Che il 2024 sarebbe stato il famigerato anno dell’invasione delle auto elettriche cinesi se lo aspettavano un po’ tutti. Non fosse altro che a Pechino e dintorni sono maestri nella progettazione e avevano pianificato questa nuova versione industriale del D-Day da tempo. E come il D-Day anche l’approdo delle vetture asiatiche sta avvenendo principalmente nel Nord Europa, mercato decisamente più ricettivo del resto del Vecchio continente. Dopo Byd, destinata a imporsi a livello mondiale quale vero colosso dell’auto elettrica, arrivano marchi ancora meno conosciuti, almeno a queste latitudine. Come per esempio Changan.
QUANTO CORRE CHANGAN?
In Europa Changan non lo ha mai sentito nominare nessuno. In Cina tutt’altra storia, dato che è uno dei marchi più diffusi. Anche se in Asia la scrittura corretta dovrebbe essere questa: Chang’an. Fa parte delle cosiddette “5 sorelle”, ovvero i costruttori che detengono le principali quote di mercato: Faw, Dongfeng Motor Corporation, Sac e Chery Automobile. In strada dal 1990, finora ha sfornato 40 milioni di veicoli. Solo nel 2023 ha venduto 2,55 milioni di vetture.
LA LUNGIMIRANZA CINESE
Anche la Changan, come molte altre concorrenti cinesi, deve tutto alla lungimiranza di Pechino che fino a pochi anni fa costringeva i costruttori esteri che volessero sfruttarne la manodopera a bassissimo costo e l’assenza di rivendicazioni salariali (negli anni ’90, infatti, in Cina si andava in bicicletta, dunque non c’erano ancora particolari mire estere su quello che oggi è il principale mercato automobilistico al mondo) a sottoscrivere joint-venture con omologhe tirate frettolosamente su dall’oggi al domani. O che fino ad allora avevano prodotto tutt’altro.
LE JV CON SUZUKI E FORD
Know-how occidentale in cambio di accesso al mondo del lavoro cinese. L’avvio delle prime attività questo costruttore lo deve ad accordi con la nipponica Suzuki: all’epoca Changan produceva veicoli industriali. Quindi negli anni ha stretto due joint venture con l’americana Ford. La prima si chiama Changan Ford Motor e vede una partecipazione paritaria; l’ultima società, nata lo scorso anno, è partecipata al 60% da Changan Ford Motor e al 40% da Chongqing Changan Automobile, realtà a partecipazione statale.
LA STRATEGIA IBRIDA
Come altri marchi cinesi, anche Changan non sembra volersi incaponire unicamente sull’elettrico, dato che in Europa non macina vendite. Il primo modello in arrivo sarà la sport utility wagon Deepal S07 dal propulsore da 217 CV alimentato da una batteria fornita dalla connazionale Catl che nel ciclo di omologazione cinese CLTC prevede un’autonomia di 620 km. Si parla però già di una versione con range extender basata di un’unità turbo benzina da 1,5 litri.

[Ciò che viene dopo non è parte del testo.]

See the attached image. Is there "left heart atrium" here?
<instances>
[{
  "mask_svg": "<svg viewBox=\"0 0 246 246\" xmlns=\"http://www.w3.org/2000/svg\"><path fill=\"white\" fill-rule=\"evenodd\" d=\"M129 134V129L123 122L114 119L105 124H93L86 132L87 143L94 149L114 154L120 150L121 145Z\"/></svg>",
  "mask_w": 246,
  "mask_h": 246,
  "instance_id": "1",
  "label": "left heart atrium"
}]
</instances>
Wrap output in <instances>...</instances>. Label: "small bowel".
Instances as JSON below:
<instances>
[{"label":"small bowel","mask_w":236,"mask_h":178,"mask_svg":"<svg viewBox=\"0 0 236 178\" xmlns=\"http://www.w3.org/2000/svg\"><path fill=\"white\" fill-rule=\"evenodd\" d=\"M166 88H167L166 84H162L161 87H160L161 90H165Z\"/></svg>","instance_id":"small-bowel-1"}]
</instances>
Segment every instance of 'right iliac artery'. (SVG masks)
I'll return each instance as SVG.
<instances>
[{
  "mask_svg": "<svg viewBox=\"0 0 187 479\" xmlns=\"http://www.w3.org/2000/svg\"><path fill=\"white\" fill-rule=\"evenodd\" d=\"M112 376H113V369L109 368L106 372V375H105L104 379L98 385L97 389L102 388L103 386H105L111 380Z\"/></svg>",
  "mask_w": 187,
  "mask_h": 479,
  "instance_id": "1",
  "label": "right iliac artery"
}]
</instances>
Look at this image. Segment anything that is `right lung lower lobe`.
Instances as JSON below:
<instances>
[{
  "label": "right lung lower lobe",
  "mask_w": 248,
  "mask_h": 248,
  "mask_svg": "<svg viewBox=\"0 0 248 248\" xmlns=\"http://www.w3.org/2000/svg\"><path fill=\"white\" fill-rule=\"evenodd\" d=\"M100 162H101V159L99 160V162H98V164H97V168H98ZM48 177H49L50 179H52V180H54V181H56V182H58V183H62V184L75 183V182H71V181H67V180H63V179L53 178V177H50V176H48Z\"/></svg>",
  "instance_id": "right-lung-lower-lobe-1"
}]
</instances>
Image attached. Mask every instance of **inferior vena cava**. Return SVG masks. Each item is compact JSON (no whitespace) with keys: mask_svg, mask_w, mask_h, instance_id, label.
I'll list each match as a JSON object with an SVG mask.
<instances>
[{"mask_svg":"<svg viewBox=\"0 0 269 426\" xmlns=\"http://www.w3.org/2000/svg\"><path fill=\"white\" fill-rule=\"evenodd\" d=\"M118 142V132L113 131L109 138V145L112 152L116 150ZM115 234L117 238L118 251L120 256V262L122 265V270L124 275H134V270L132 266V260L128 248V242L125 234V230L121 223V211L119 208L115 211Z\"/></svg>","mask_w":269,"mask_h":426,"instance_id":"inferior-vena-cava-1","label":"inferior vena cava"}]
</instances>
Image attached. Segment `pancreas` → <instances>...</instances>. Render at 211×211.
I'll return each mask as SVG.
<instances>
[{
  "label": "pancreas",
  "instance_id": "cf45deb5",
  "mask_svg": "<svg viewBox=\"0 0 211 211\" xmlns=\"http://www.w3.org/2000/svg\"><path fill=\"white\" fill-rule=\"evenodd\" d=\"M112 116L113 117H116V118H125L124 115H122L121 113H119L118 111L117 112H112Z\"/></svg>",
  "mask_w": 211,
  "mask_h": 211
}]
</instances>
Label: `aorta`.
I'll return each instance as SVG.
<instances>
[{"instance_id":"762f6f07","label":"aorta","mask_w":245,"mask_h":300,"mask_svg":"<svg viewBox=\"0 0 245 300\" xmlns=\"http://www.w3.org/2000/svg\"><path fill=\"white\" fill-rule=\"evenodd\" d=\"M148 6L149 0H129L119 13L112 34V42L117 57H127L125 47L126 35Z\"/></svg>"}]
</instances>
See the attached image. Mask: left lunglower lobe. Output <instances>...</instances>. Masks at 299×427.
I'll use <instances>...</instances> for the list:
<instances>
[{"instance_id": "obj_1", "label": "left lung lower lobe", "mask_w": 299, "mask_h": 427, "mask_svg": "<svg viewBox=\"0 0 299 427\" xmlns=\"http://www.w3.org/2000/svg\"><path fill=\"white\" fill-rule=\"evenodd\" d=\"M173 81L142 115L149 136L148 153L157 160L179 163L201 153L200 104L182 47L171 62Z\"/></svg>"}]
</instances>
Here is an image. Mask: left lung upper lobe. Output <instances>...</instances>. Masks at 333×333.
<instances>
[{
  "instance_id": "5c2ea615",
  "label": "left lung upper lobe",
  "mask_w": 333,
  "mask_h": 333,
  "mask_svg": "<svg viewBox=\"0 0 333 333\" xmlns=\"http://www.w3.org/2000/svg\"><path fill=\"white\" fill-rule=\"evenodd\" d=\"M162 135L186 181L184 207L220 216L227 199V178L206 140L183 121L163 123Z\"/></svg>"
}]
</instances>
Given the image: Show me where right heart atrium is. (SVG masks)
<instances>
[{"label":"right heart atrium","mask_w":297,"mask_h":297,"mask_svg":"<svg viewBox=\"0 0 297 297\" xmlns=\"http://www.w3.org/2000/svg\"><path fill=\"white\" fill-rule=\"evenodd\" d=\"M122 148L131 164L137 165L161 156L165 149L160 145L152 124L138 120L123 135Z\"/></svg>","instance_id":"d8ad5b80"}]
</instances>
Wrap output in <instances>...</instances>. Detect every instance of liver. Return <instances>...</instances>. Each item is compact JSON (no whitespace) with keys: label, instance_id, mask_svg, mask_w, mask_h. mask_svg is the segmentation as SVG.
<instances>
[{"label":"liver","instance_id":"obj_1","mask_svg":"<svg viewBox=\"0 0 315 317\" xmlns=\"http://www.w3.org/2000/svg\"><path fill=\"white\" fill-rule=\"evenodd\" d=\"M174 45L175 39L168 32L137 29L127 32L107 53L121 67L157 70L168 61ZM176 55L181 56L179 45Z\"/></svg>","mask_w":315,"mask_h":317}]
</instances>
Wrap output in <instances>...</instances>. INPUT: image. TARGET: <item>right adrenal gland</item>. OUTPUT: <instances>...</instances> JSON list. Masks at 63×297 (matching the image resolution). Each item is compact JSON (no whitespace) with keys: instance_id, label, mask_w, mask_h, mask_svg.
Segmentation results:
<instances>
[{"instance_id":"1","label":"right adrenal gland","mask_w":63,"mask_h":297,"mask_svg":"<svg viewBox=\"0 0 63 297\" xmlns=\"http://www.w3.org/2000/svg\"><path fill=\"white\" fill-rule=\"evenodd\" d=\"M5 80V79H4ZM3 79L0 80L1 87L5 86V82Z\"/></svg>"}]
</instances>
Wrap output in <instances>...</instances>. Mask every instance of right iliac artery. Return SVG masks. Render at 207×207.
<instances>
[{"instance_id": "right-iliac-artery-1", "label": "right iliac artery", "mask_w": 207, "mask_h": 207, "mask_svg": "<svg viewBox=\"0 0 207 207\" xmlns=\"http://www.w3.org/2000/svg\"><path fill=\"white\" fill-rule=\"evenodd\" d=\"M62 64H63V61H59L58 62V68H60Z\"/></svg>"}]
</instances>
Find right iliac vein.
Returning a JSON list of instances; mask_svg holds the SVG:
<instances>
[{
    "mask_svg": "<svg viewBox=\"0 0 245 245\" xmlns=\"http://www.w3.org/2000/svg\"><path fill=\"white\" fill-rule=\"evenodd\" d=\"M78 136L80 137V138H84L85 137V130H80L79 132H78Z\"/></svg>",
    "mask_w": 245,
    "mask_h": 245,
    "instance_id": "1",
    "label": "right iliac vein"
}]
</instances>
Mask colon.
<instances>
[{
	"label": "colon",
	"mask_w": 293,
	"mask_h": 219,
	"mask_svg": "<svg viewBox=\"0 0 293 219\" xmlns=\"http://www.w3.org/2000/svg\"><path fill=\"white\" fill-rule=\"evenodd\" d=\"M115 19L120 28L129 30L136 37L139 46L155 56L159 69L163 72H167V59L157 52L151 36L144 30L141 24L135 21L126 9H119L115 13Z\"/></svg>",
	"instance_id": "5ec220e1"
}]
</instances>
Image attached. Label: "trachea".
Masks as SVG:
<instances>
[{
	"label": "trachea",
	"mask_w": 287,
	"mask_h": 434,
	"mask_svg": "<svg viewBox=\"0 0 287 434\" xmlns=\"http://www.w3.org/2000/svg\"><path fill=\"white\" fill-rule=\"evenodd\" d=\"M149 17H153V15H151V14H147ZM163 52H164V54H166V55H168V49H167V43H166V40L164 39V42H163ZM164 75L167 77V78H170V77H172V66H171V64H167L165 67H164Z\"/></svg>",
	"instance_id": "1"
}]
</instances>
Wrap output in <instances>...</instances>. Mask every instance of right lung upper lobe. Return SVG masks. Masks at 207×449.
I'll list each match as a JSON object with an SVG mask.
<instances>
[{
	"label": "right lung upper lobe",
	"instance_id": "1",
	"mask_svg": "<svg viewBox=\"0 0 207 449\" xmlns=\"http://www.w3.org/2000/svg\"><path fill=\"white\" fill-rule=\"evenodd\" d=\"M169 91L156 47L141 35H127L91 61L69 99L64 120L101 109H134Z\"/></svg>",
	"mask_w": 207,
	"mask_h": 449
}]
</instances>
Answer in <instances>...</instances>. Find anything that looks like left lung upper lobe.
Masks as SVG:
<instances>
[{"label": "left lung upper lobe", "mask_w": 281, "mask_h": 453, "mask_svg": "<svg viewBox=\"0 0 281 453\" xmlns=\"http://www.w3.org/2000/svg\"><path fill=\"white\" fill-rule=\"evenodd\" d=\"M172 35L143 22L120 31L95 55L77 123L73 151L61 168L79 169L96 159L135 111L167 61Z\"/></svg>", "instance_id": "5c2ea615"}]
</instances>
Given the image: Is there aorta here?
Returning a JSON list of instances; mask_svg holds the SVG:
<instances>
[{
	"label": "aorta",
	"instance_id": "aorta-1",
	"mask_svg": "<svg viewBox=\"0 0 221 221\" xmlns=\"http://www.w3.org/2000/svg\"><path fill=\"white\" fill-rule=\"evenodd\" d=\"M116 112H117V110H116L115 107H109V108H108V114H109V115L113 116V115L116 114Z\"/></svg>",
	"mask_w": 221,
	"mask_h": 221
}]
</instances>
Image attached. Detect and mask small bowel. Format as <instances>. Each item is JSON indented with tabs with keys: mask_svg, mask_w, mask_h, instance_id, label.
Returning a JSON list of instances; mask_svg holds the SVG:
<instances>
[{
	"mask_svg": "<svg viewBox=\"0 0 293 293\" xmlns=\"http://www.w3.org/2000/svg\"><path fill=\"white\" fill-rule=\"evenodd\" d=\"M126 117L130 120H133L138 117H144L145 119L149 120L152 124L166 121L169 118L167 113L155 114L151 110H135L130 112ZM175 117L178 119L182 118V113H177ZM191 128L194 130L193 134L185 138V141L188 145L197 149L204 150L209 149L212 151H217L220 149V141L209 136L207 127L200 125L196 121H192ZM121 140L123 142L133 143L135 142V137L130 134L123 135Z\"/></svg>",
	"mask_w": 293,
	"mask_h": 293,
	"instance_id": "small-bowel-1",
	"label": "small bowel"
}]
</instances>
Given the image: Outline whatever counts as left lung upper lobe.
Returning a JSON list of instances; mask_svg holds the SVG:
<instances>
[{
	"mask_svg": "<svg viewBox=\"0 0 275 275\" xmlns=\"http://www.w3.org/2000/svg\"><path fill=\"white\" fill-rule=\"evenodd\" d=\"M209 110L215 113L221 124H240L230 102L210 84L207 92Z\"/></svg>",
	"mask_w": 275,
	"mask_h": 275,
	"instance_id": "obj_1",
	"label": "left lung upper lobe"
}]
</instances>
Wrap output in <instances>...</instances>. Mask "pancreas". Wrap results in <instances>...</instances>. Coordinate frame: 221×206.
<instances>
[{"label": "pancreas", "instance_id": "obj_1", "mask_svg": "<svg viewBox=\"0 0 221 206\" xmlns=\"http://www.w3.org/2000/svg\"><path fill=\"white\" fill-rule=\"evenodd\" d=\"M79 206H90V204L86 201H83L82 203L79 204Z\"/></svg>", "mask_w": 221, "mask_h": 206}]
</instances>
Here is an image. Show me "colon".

LA ROADMAP EUROPEA DI CHANGAN
Dal 2003 l’azienda ha un centro di design nel capoluogo piemontese oggi diretto da Hu Jian, il General Manager della Changan Automobile European Designing Center di Torino. Presenza piccola (poco più di 200 persone circa in tutto) ma significativa, soprattutto data l’agonia del vicino impianto Fiat – Maserati di Mirafiori, che aveva fatto ben sperare sull’arrivo anche di una gigafactory nel nostro Paese.
Ma a quanto pare bisognerà attendere. Del resto l’Italia non è neppure tra le nazioni privilegiate nella sua roadmap espansionistica: Changan intende avviare le sue attività in Norvegia, Danimarca, Germania e Paesi Bassi nel 2024. Successivamente, l’azienda prevede di estendere la propria presenza a Svizzera, Svezia e Finlandia nel 2025, per poi arrivare nel Regno Unito sempre nel ’25, a luglio e infine in Spagna e Italia nel 2026.